The attorney general also told CBS Baltimore that there's a "crime problem in Maryland" and that he believes if Mosby "were concentrating as hard on trying murder cases and putting murderers behind bars as she has on this case, I think our state would be quite a bit safer."In response, Mosby put out a statement saying Frosh "needs to speak to his office's willful decision to sit on exculpatory evidence for the last seven years."

"His inability to uphold this fundamental obligation denied Mr. Syed his right to a fair trial and now forces a family to relive an unimaginable nightmare because of his unconscionable misdeeds," she added.

In her interview with CBS Baltimore, Suter called the finger pointing "troubling.""What we know is there were notes in the prosecutor's file that were handwritten that should have been with the defendant," she said. "Now, who had the boxes when, and sort of how it came to be that it came into our possession, what we know on the defense is we didn't have them."

Suter said she has all of Syed's original defense attorney's boxes and the notes are not in there.

"On the defense side, it comes down to: we were entitled to this," she said. "He should have had it back in 1999. I don't think I have to weigh in on the conversation that's happening between the state attorney's office and Brian Frosh, because at the end of the day, these should have gone to the defense back then."

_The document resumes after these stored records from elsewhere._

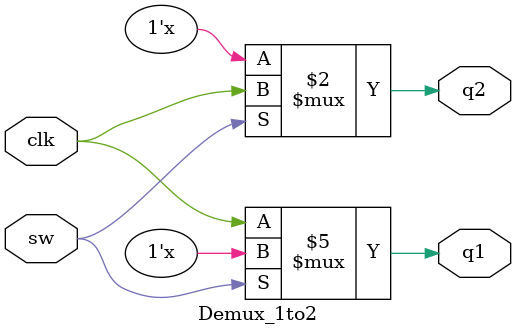
<source format=v>
module Demux_1to2(

	input clk, sw,
	output reg q1, q2
    );

	always @(sw)
		begin
			case(sw)
				0: q1 <= clk;
				1: q2 <= clk;
				default q1 <= clk;
			endcase
		end
		
endmodule

</source>
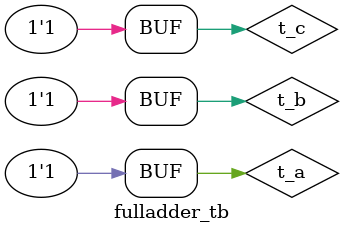
<source format=v>
module fulladder(a,b,cin,s,cout);
    input a,b,cin;
    output s,cout;
    assign s = (a^b)^cin;
    assign cout = (a&b)|(b&cin)|(a&cin);
endmodule

module fulladder_tb;
    wire t_s,t_cout;
    reg t_a,t_b, t_c;
    fulladder test(.a(t_a),.b(t_b),.cin(t_c),.s(t_s), .cout(t_cout));
    initial begin
    $monitor(t_a, t_b,t_c, " ", t_s, t_cout);
    t_a=1'b0;
    t_b=1'b0;
    t_c =1'b0;
    #5
    t_a=1'b0;
    t_b=1'b0;
    t_c =1'b1;
    #5
    t_a=1'b0;
    t_b=1'b1;
    t_c =1'b0;
    #5
    t_a=1'b0;
    t_b=1'b1;
    t_c =1'b1;
    #5
    t_a=1'b1;
    t_b=1'b0;
    t_c =1'b0;
    #5
    t_a=1'b1;
    t_b=1'b0;
    t_c =1'b1;
    #5
    t_a=1'b1;
    t_b=1'b1;
    t_c =1'b0;
    #5
    t_a=1'b1;
    t_b=1'b1;
    t_c =1'b1;
    end
endmodule

</source>
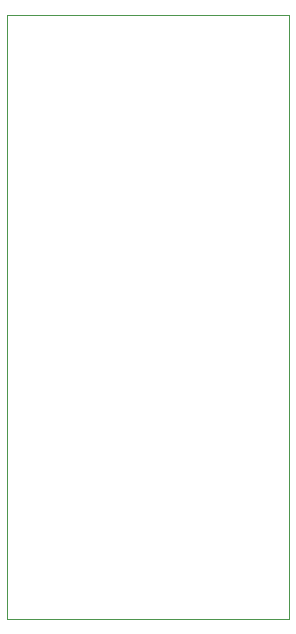
<source format=gbr>
%TF.GenerationSoftware,KiCad,Pcbnew,(6.0.9)*%
%TF.CreationDate,2023-03-11T12:53:36-05:00*%
%TF.ProjectId,tinypico-nano-carrier,74696e79-7069-4636-9f2d-6e616e6f2d63,rev?*%
%TF.SameCoordinates,Original*%
%TF.FileFunction,Profile,NP*%
%FSLAX46Y46*%
G04 Gerber Fmt 4.6, Leading zero omitted, Abs format (unit mm)*
G04 Created by KiCad (PCBNEW (6.0.9)) date 2023-03-11 12:53:36*
%MOMM*%
%LPD*%
G01*
G04 APERTURE LIST*
%TA.AperFunction,Profile*%
%ADD10C,0.010000*%
%TD*%
G04 APERTURE END LIST*
D10*
X101000000Y-50850000D02*
X124900000Y-50850000D01*
X124900000Y-50850000D02*
X124900000Y-102000000D01*
X124900000Y-102000000D02*
X101000000Y-102000000D01*
X101000000Y-102000000D02*
X101000000Y-50850000D01*
M02*

</source>
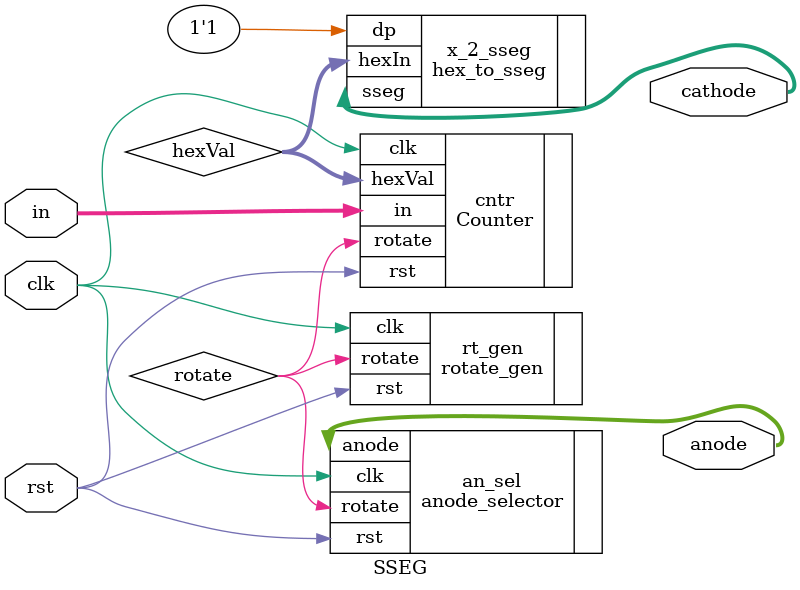
<source format=v>
`timescale 1ns / 1ps


module SSEG(
    input clk, rst,
    input [31:0] in,
    output [7:0] anode, 
    output [7:0] cathode
    );
    wire rotate;
    wire [3:0]hexVal;
    
    rotate_gen rt_gen(.clk(clk), .rst(rst), .rotate(rotate));
    anode_selector an_sel(.clk(clk), .rst(rst), .rotate(rotate), .anode(anode));
    Counter cntr(.clk(clk), .rst(rst), .rotate(rotate), .in(in), .hexVal(hexVal));
    hex_to_sseg x_2_sseg(.hexIn(hexVal), .dp(1'b1), .sseg(cathode));
endmodule

</source>
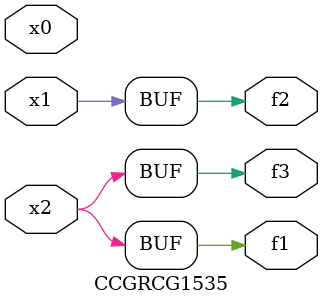
<source format=v>
module CCGRCG1535(
	input x0, x1, x2,
	output f1, f2, f3
);
	assign f1 = x2;
	assign f2 = x1;
	assign f3 = x2;
endmodule

</source>
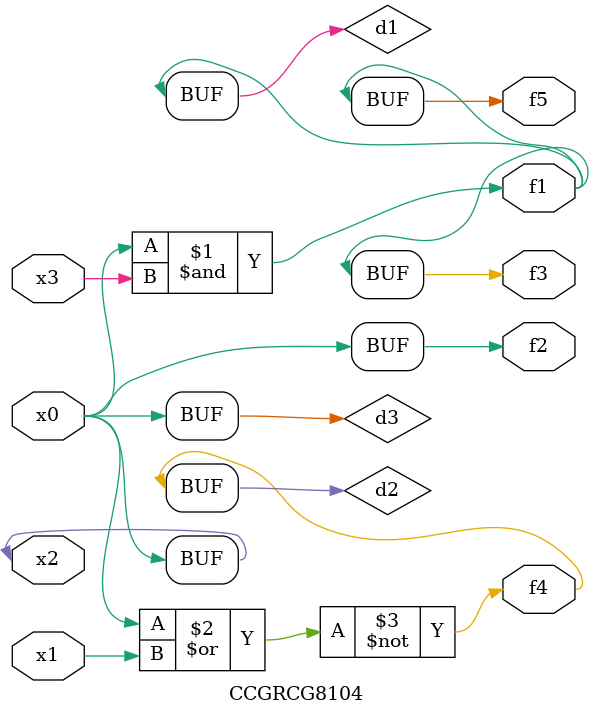
<source format=v>
module CCGRCG8104(
	input x0, x1, x2, x3,
	output f1, f2, f3, f4, f5
);

	wire d1, d2, d3;

	and (d1, x2, x3);
	nor (d2, x0, x1);
	buf (d3, x0, x2);
	assign f1 = d1;
	assign f2 = d3;
	assign f3 = d1;
	assign f4 = d2;
	assign f5 = d1;
endmodule

</source>
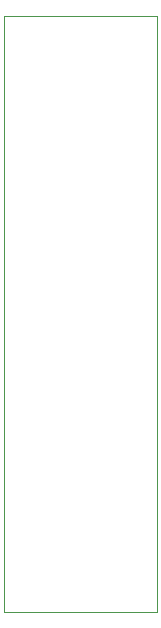
<source format=gbr>
%TF.GenerationSoftware,KiCad,Pcbnew,7.0.9*%
%TF.CreationDate,2024-01-21T19:13:07+01:00*%
%TF.ProjectId,rev-1-fix,7265762d-312d-4666-9978-2e6b69636164,rev?*%
%TF.SameCoordinates,Original*%
%TF.FileFunction,Profile,NP*%
%FSLAX46Y46*%
G04 Gerber Fmt 4.6, Leading zero omitted, Abs format (unit mm)*
G04 Created by KiCad (PCBNEW 7.0.9) date 2024-01-21 19:13:07*
%MOMM*%
%LPD*%
G01*
G04 APERTURE LIST*
%TA.AperFunction,Profile*%
%ADD10C,0.100000*%
%TD*%
G04 APERTURE END LIST*
D10*
X110508500Y-88420000D02*
X123411500Y-88420000D01*
X123411500Y-138950000D01*
X110508500Y-138950000D01*
X110508500Y-88420000D01*
M02*

</source>
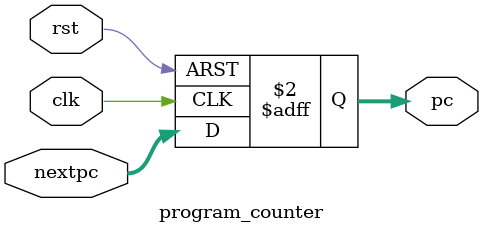
<source format=v>
module program_counter (
    input clk,
    input rst,                // reset
    input [15:0] nextpc,
    output [15:0] pc
);

    always @(posedge clk or posedge rst) begin
        if (rst) begin
            pc <= 16'b0; // Reset PC to 0
        end else begin
            pc <= nextpc; // Update PC to next value
        end
    end

endmodule
</source>
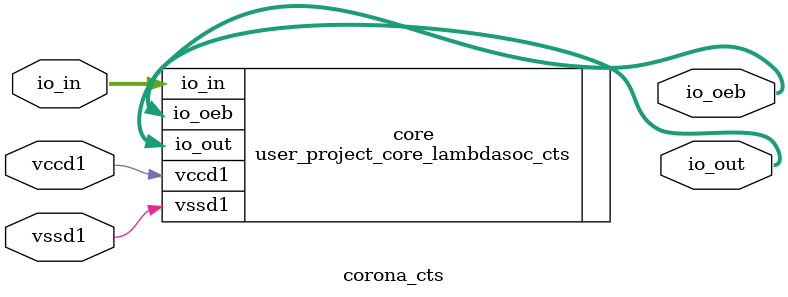
<source format=v>
module user_project_wrapper (user_clock2,
    vccd1,
    vccd2,
    vdda1,
    vdda2,
    vssa1,
    vssa2,
    vssd1,
    vssd2,
    wb_clk_i,
    wb_rst_i,
    wbs_ack_o,
    wbs_cyc_i,
    wbs_stb_i,
    wbs_we_i,
    analog_io,
    io_in,
    io_oeb,
    io_out,
    la_data_in,
    la_data_out,
    la_oenb,
    user_irq,
    wbs_adr_i,
    wbs_dat_i,
    wbs_dat_o,
    wbs_sel_i);
 input user_clock2;
 input vccd1;
 input vccd2;
 input vdda1;
 input vdda2;
 input vssa1;
 input vssa2;
 input vssd1;
 input vssd2;
 input wb_clk_i;
 input wb_rst_i;
 output wbs_ack_o;
 input wbs_cyc_i;
 input wbs_stb_i;
 input wbs_we_i;
 inout [28:0] analog_io;
 input [37:0] io_in;
 output [37:0] io_oeb;
 output [37:0] io_out;
 input [127:0] la_data_in;
 output [127:0] la_data_out;
 input [127:0] la_oenb;
 output [2:0] user_irq;
 input [31:0] wbs_adr_i;
 input [31:0] wbs_dat_i;
 output [31:0] wbs_dat_o;
 input [3:0] wbs_sel_i;

via4_3100x3100 via (
    .vccd1(vccd1),
    .vssd1(vssd1)
);

corona_cts corona (
    .vccd1(vccd1),
    .vssd1(vssd1),
    .io_in(io_in),
    .io_oeb(io_oeb),
    .io_out(io_out)
);

endmodule

(* keep *)
module via4_3100x3100(
    input vccd1,
    input vssd1
);
    // Entirely pointless, but required to make the GL netlist match the GDS
endmodule

module corona_cts(
    input vccd1,
    input vssd1,
    input [37:0] io_in,
    output [37:0] io_oeb,
    output [37:0] io_out
);
    user_project_core_lambdasoc_cts core(
        .vccd1(vccd1),
        .vssd1(vssd1),
        .io_in(io_in),
        .io_oeb(io_oeb),
        .io_out(io_out)
    );
endmodule

</source>
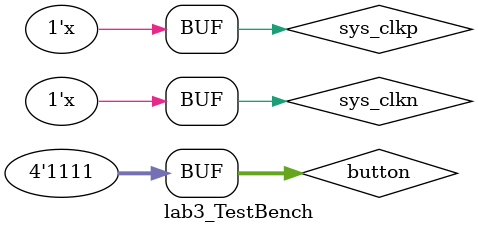
<source format=v>
`timescale 1ns / 1ps

module lab3_TestBench();
    //Declare wires and registers that will interface with the module under test
    //Registers are initilized to known states. Wires cannot be initilized.                 
    reg sys_clkn=1;
    wire sys_clkp;
    wire [7:0] led;
    reg [3:0] button;
    
    //Invoke the module that we like to test
    lab3_example ModuleUnderTest (.button(button),.led(led),.sys_clkn(sys_clkn),.sys_clkp(sys_clkp));
    
    // Generate a clock signal. The clock will change its state every 5ns.
    //Remember that the test module takes sys_clkp and sys_clkn as input clock signals.
    //From these two signals a clock signal, clk, is derived.
    //The LVDS clock signal, sys_clkn, is always in the opposite state than sys_clkp.     
    assign sys_clkp = ~sys_clkn;    
    always begin
        #5 sys_clkn = ~sys_clkn;
    end        
   
    initial begin          
            #0 button <= 4'b1111;                                                      
            #20 button <= 4'b1111;
            #20 button <= 4'b0111;
            #20 button <= 4'b1111;
            #20 button <= 4'b1111;
            #20 button <= 4'b1111;
            #20 button <= 4'b1111;
            #20 button <= 4'b1111;
            #20 button <= 4'b1111;
            #20 button <= 4'b1111;
            #20 button <= 4'b1111;
            #20 button <= 4'b1111;
            #20 button <= 4'b1111;
            #20 button <= 4'b1111;            
    end

endmodule

</source>
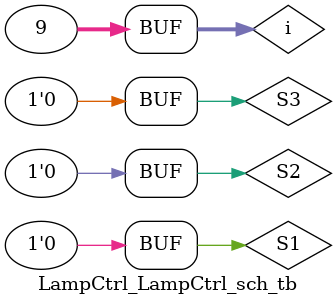
<source format=v>

`timescale 1ns / 1ps

module LampCtrl_LampCtrl_sch_tb();

// Inputs
   reg S3;
   reg S2;
   reg S1;

// Output
   wire F;

// Bidirs

// Instantiate the UUT
   LampCtrl UUT (
		.F(F), 
		.S3(S3), 
		.S2(S2), 
		.S1(S1)
   );
// Initialize Inputs
  integer i;
	initial begin
		for(i=0;i<=8;i=i+1)begin
			{S3,S2,S1} <= i;
			#50;
		end
    end
	 
endmodule
</source>
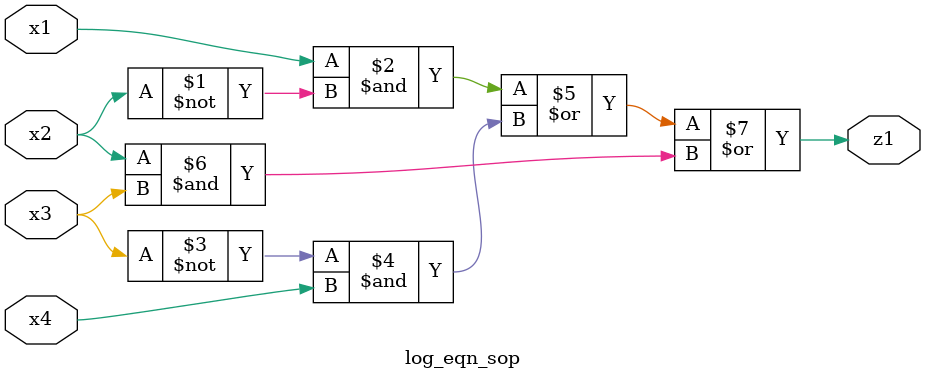
<source format=v>
module log_eqn_sop (x1, x2, x3, x4, z1);
    input x1, x2, x3, x4;
    output z1;

    assign z1 = (x1&~x2) | (~x3&x4) | (x2&x3);
endmodule

</source>
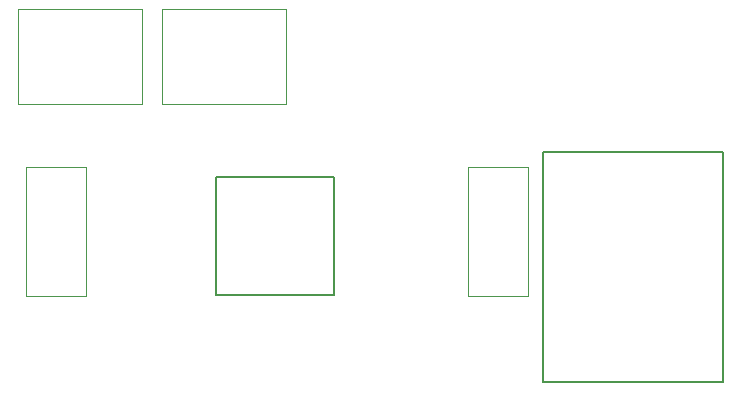
<source format=gbr>
%TF.GenerationSoftware,Altium Limited,Altium Designer,21.0.9 (235)*%
G04 Layer_Color=32768*
%FSLAX45Y45*%
%MOMM*%
%TF.SameCoordinates,ED2B7B90-DC9C-465B-8049-FED9E851BE10*%
%TF.FilePolarity,Positive*%
%TF.FileFunction,Other,Mechanical_15*%
%TF.Part,Single*%
G01*
G75*
%TA.AperFunction,NonConductor*%
%ADD47C,0.20000*%
%ADD48C,0.12700*%
%ADD54C,0.05000*%
D47*
X6291900Y469981D02*
Y2419980D01*
X4767900Y469981D02*
X6291900D01*
X4767900D02*
Y2419980D01*
X6291900D01*
D48*
X2004197Y1206282D02*
X3004200D01*
Y2206280D01*
X2004197D02*
X3004200D01*
X2004197Y1206282D02*
Y2206280D01*
D54*
X1544107Y2830683D02*
Y3630681D01*
Y2830683D02*
X2594107D01*
Y3630681D01*
X1544107D02*
X2594107D01*
X4131701Y1200384D02*
Y2290384D01*
Y1200384D02*
X4641301D01*
Y2290384D01*
X4131701D02*
X4641301D01*
X392206Y1200384D02*
Y2290379D01*
Y1200384D02*
X901807D01*
Y2290379D01*
X392206D02*
X901807D01*
X1374201Y2830683D02*
Y3630681D01*
X324206D02*
X1374201D01*
X324206Y2830683D02*
Y3630681D01*
Y2830683D02*
X1374201D01*
%TF.MD5,3d3c3bca296d41217c23bd8e380f14aa*%
M02*

</source>
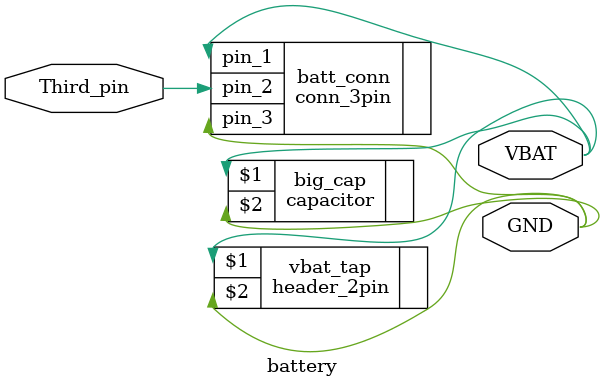
<source format=v>
/* battery or power supply connector */

module battery (VBAT, GND, Third_pin);

output VBAT, GND;
inout Third_pin;

conn_3pin batt_conn (.pin_1(VBAT),
		     .pin_2(Third_pin),
		     .pin_3(GND)
	);

capacitor big_cap (VBAT, GND);

/* VBAT tap for calibration measurements */
header_2pin vbat_tap (VBAT, GND);

endmodule

</source>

Monday's victory comes after Syed spent years battling his conviction in the courts. He appealed the decision multiple times, and was successful in convincing a post-conviction court in 2016 that the use of the cell phone records violated his rights and merited a new trial. But the state appealed that decision, and after years of legal battles, an appeals court denied Syed a new trial in 2019. The Supreme Court declined to hear Syed's subsequent appeal.

Suter also told CBS Baltimore why Syed turned down a plea deal from the attorney general's office a few years ago.

"In order to accept that deal, he would have had to admit he was guilty of this crime, and he did not want to do it. He did not want to live a lie," she said. "What he said was he'd be trading one prison for another. He would have his so-called freedom, and he would be looked at this way forever and know it wasn't the truth."

Now, Syed is back with his family waiting to see whether prosecutors will order a new trial. Mosby has 27 days to decide whether to hold a new trial.

Mosby told CBS Baltimore on Tuesday she is still waiting on the results of new DNA testing done on evidence in the case.

"If that DNA comes back inconclusive, I will certify that he's innocent. If it comes back to two alternative suspects, I will certify that he's innocent," she said. "If it comes back to Adnan Syed, the state is still in a position to proceed upon the prosecution."